=== Extrait présenté ===
◇ ◇ ◇

Il avait, certes, quelques qualités, dont en particulier une mémoire prodigieuse. Isidoro se rendit compte de cette aptitude un peu par hasard et non sans stupéfaction. Il surprit un jour l’enfant en train de réciter tout seul et en latin une série de psaumes. Même si cela paraissait extraordinaire, il dut se rendre à l’évidence que le petit avait appris les textes en l’écoutant marmonner à voix basse, comme c’était son habitude, durant ses moments de lecture ou de prière. De toute évidence, Tiago ne savait pas ce qu’il répétait, puisqu’il mélangeait de manière ludique les divers psaumes entre eux, cherchant plutôt à accentuer les passages rimés, comme s’il s’agissait de comptines. (p.59)

Sa grande beauté physique et son innocence aveuglent à peu près tout le monde, surtout le frère Ambrosio qui ne cache pas son amour des jeunes garçons et qui malgré ses vœux se tient plutôt loin de la chasteté. Tiago devient malgré lui l’objet de convoitises charnelles et un idéal de pureté et d’innocence.
Le jeune garçon est fasciné par les sonorités et le faste des cérémonies religieuses. Il adore le rituel de la messe et rêve de porter les habits de l’officiant en répétant des formules.
Attiré par des comédiens ambulants (toujours le spectacle) il n’hésite pas à les suivre et se fait initier à la sexualité de façon violente par un couple. Il confond la femme avec la Vierge, répète que Marie la mère du Christ l’a protégé dans son délire éthylique. Il n’en fallait pas plus. Les moines tiennent leur miracle.

Les visions qu’on attribuait à Tiago et ses évocations de la figure de Marie durant ces orgies étaient alors le simple délire d’un scélérat. Un délire en cours de luxure, mêlant de manière blasphématoire le saint corps de la mère du Christ à des pratiques lubriques. Comment donc, se demandait-il, les autorités de la Sainte Inquisition avaient-elles pu être aveugles face à cette question, au point de se laisser leurrer complètement et d’y voir un réel miracle ? (p.147)

Les religieux finissent par se rendre compte que Tiago délire et qu’il peut tout gâcher s’il parle devant les invités lors de la grande fête qu’ils organisent. Ils prennent les grands moyens pour le faire taire. Kokis décrit une scène d’une cruauté sans nom et le pauvre idiot est muré dans une tour où il est forcé de devenir un anachorète qui consacre sa vie à Dieu. Le pauvre innocent meurt de faim et de froid.

◇ ◇ ◇

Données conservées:
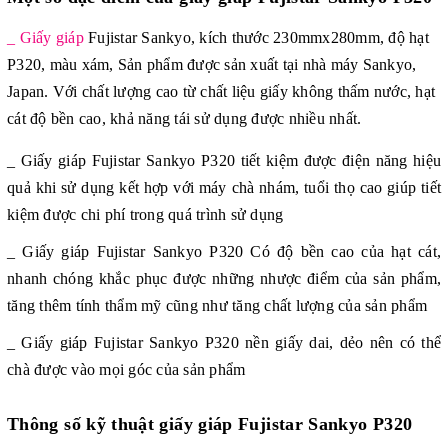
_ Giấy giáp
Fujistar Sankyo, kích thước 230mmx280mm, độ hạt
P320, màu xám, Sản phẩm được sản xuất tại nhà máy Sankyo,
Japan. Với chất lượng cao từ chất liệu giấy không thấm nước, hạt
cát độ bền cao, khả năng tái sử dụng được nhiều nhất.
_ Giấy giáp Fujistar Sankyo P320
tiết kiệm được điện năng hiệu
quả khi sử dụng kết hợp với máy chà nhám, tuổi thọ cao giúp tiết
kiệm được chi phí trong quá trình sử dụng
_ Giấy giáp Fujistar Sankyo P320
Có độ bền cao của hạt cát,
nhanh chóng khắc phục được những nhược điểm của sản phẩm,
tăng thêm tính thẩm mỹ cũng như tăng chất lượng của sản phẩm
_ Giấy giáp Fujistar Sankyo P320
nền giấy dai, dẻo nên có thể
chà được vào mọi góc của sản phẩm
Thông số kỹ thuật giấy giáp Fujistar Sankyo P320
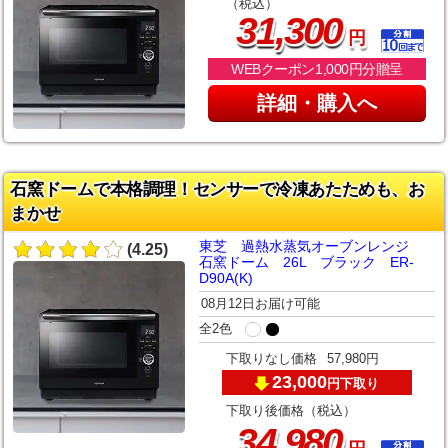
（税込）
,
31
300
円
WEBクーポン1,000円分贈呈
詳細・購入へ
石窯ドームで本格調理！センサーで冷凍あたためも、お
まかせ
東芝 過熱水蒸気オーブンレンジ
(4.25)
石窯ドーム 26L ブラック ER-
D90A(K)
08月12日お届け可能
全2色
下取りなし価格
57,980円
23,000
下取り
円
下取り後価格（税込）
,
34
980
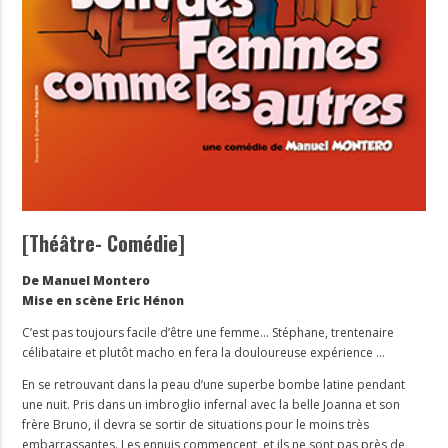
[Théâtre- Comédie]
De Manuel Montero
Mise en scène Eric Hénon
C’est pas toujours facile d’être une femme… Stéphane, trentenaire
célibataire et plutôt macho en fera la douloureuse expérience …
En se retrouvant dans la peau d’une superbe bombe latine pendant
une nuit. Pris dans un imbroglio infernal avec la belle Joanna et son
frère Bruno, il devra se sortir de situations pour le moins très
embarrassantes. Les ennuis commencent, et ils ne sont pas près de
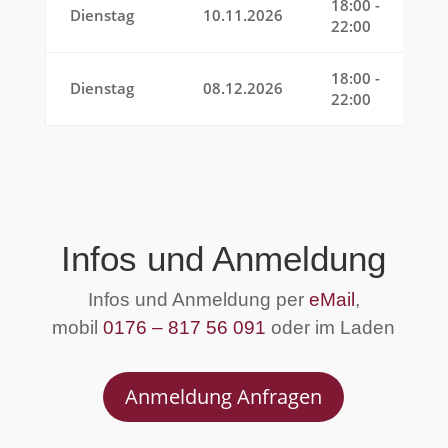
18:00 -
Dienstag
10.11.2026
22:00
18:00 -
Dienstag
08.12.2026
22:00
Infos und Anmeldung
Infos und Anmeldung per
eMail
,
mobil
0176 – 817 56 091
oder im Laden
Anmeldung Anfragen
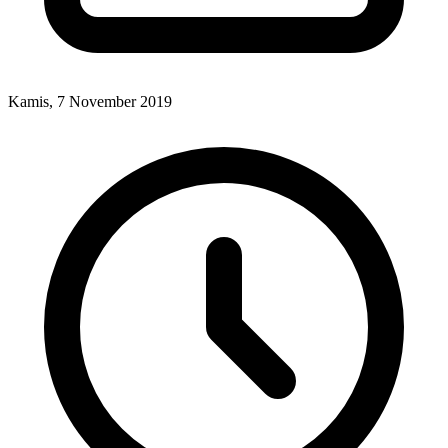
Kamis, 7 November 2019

◇ ◇ ◇

=== Consignes ===
1. D'après l'extrait sur Tiago, quelle qualité Isidoro découvre-t-il chez l'enfant ?
2. Prolongez l'extrait sur Tiago et les moines à partir de sa dernière phrase.

=== Réponses attendues ===
1. Une mémoire prodigieuse.

2.
QUESTION

Encore une fois, Sergio Kokis se faufile derrière les déguisements pour secouer la réalité. Cette fois, il s’attarde à la fabrication d’une image ou d’une icône de sainteté. Un grand théâtre pour impressionner et manipuler la foule. Le marketing n’est pas né avec la télévision et la radio. De nos jours, les manipulateurs vivent dans le monde du cinéma et des communications où l’on crée de véritables vedettes qui se révèlent souvent de bien piètres humains quand la vérité finit par sortir.
Les conversations entre les deux amis sont fascinantes. Surtout que Kokis jongle avec tous les tabous de cette époque, aborde l’être, le savoir et le rôle de la science.
Le sujet reste très actuel parce que nous vivons dans un monde d’images, de slogans et que les mythes se multiplient. Cette approche permet d’élire des prestidigitateurs qui ne camouflent même plus leur cynisme, leur incompétence et leur ignorance. Sergio Kokis demeure plus pertinent que jamais en nous faisant faire un pas en arrière pour mieux évoquer le monde contemporain. L’histoire ne peut que se répéter, c’est du moins ce que cet écrivain démontre ici. Les gens aiment les icônes, les héros et nous sommes capables maintenant d’en créer à la douzaine avec les moyens de communication. Sergio Kokis reste lucide et j’imaginais son sourire chaque fois que je levais les yeux de la page ou que je retournais une question du frère Alberto. Quel rafraîchissement dans ce monde où « rire de tout » est devenu une obligation !


L’INNOCENT, roman de SERGIO KOKIS publié aux Éditions LÉVESQUE ÉDITEUR, 2018, 228 pages, 27,00 $.